Tuesday, August 2, 2011

The Mysterious Inner Workings of Law and History Review

Now that the nation has avoided default (at least for the time being), I’d like to use my opportunity as a guest blogger to discuss Law and History Review (LHR). I’ve been editing the journal since 2004 and oversaw its move to Cambridge University Press and expansion to a quarterly. We publish approximately 1,100 pages per year, and our August issue is now available online and in print.

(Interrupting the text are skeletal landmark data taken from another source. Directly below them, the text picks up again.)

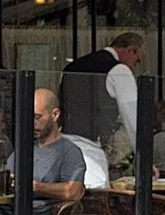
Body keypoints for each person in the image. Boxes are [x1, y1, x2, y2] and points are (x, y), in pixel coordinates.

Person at [0, 88, 85, 215]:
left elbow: (74, 191)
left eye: (37, 118)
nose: (32, 124)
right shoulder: (25, 148)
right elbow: (9, 179)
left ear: (55, 115)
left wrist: (37, 187)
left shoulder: (69, 151)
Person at [59, 32, 144, 188]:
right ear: (131, 50)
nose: (133, 66)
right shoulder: (119, 71)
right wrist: (143, 157)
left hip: (63, 148)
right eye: (137, 61)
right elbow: (133, 118)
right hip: (90, 151)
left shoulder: (70, 67)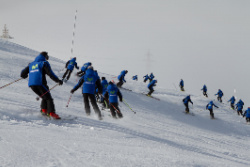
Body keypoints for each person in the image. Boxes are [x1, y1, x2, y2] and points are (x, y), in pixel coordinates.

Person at [20, 51, 63, 119]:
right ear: (45, 57)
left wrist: (24, 76)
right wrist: (58, 81)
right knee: (49, 98)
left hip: (32, 85)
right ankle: (51, 113)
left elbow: (22, 73)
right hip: (39, 83)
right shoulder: (43, 63)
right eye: (47, 57)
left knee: (44, 96)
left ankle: (44, 111)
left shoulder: (31, 64)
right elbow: (50, 73)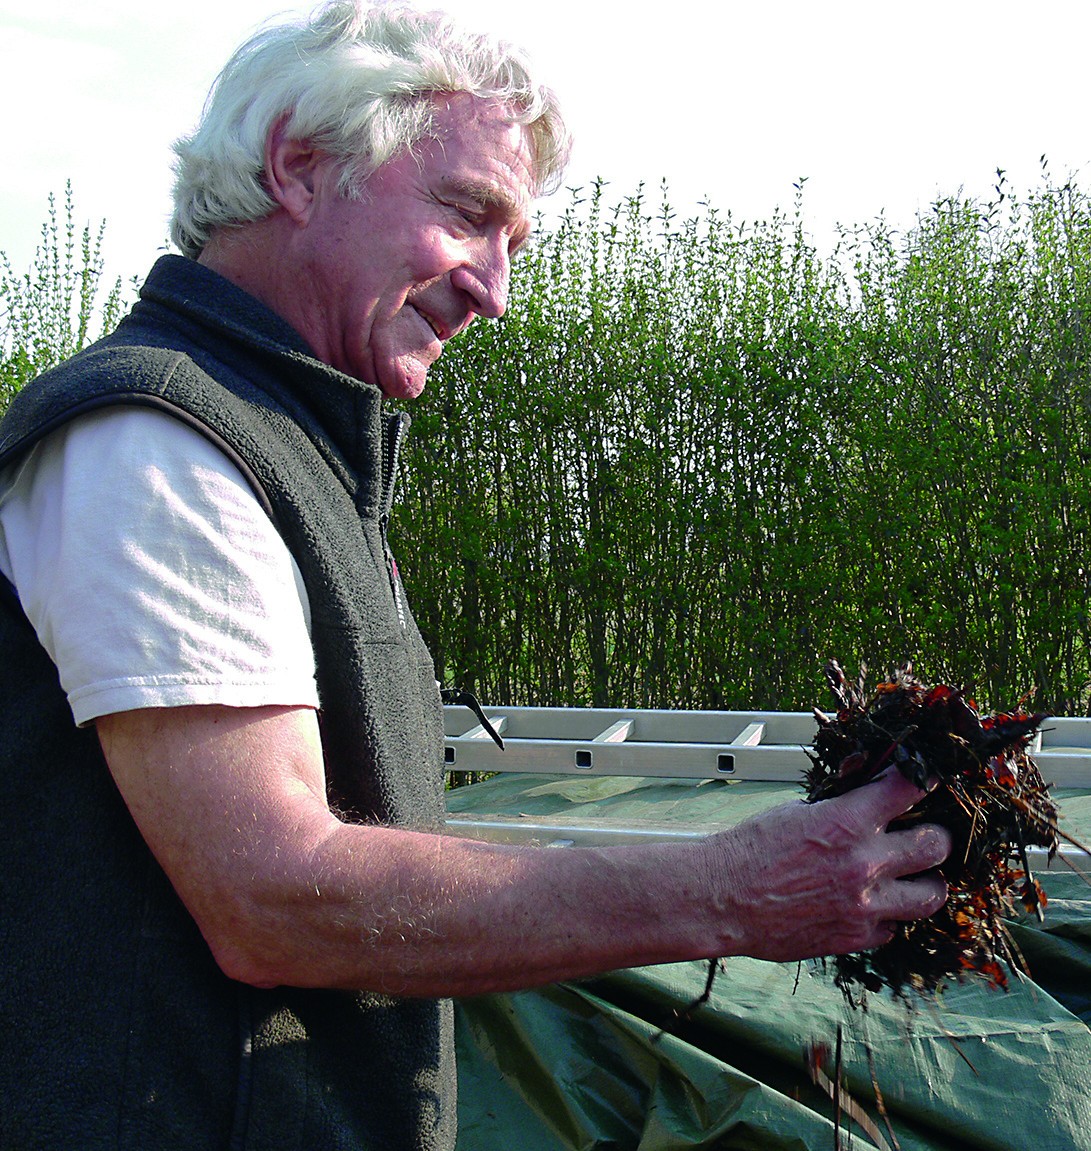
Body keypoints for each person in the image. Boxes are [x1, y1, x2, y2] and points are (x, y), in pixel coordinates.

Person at [0, 3, 951, 1148]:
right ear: (298, 167)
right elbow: (271, 896)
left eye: (517, 243)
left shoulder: (296, 451)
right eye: (466, 215)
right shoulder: (151, 445)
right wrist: (722, 892)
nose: (495, 289)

Today, I’d like to focus on the “in-house” review of manuscript submissions. As editor, it is my responsibility to read every submission to determine whether it is potentially a good fit for the journal. In a given year, this means that I evaluate approximately 70 new submissions. Like most editors, I try to compartmentalize my professional responsibilities and designate one morning or afternoon a week to evaluate new submissions.
As I read a manuscript, I focus on one overarching question: Is there a chance that this manuscript can become a publishable article in LHR? Answering this question is a challenge. On the one hand, I don’t want to waste the valuable time of four outside reviewers. The strength of LHR is the quality of our referees’ reports, which take time to prepare. On the other hand, I know how critically important the review process can be for scholars to make sense of their original research findings. Thus, I spend a great deal of time reading (and re-reading) the introduction, considering the source base, studying the footnotes, and thinking about the manuscript’s major contributions. Ultimately, I reject about 40 percent of submissions during the “in-house” stage.

What factors lead me to reject a manuscript submission? In the past, we received many multiple submissions because authors believed that LHR was a traditional law review. As a peer reviewed journal, we automatically reject all multiple submissions. We still occasionally receive law review articles as sole submissions (i.e., they include a table of contents, are 100+ pages, with more than 300 footnotes, and don’t follow the Chicago Manual of Style), which I reject because they are the wrong genre for us. I explain to these authors that there is a difference between using history to make legal arguments and the approach of our authors who use their original research findings to contribute to debates within the field of legal history. On occasion I have sent a manuscript like this out to reviewers because of its exceptional quality, but the reviewers rarely support publication. Instead, they recommend substantial revisions in order to transform a law review article into a LHR article. I now try to avoid putting reviewers in this position.

I also reject manuscripts whose major contributions lay outside of the field of legal history. In these cases, I encourage the author to submit his or her manuscript to a more appropriate journal. Yet editors can (and should) use their discretion to push the field into new territory. Accordingly, my definition of “the field of legal history” is quite broad. Next year, for example, readers will see a couple of articles in LHR that push the boundaries between past and present and history and political science.

On a final note, I should add that many authors who have once had a manuscript rejected either during the “in-house” stage or after receiving referees’ reports later published outstanding articles in LHR. Every manuscript is different, and every new submission to LHR is a fresh start for an author and for the editor.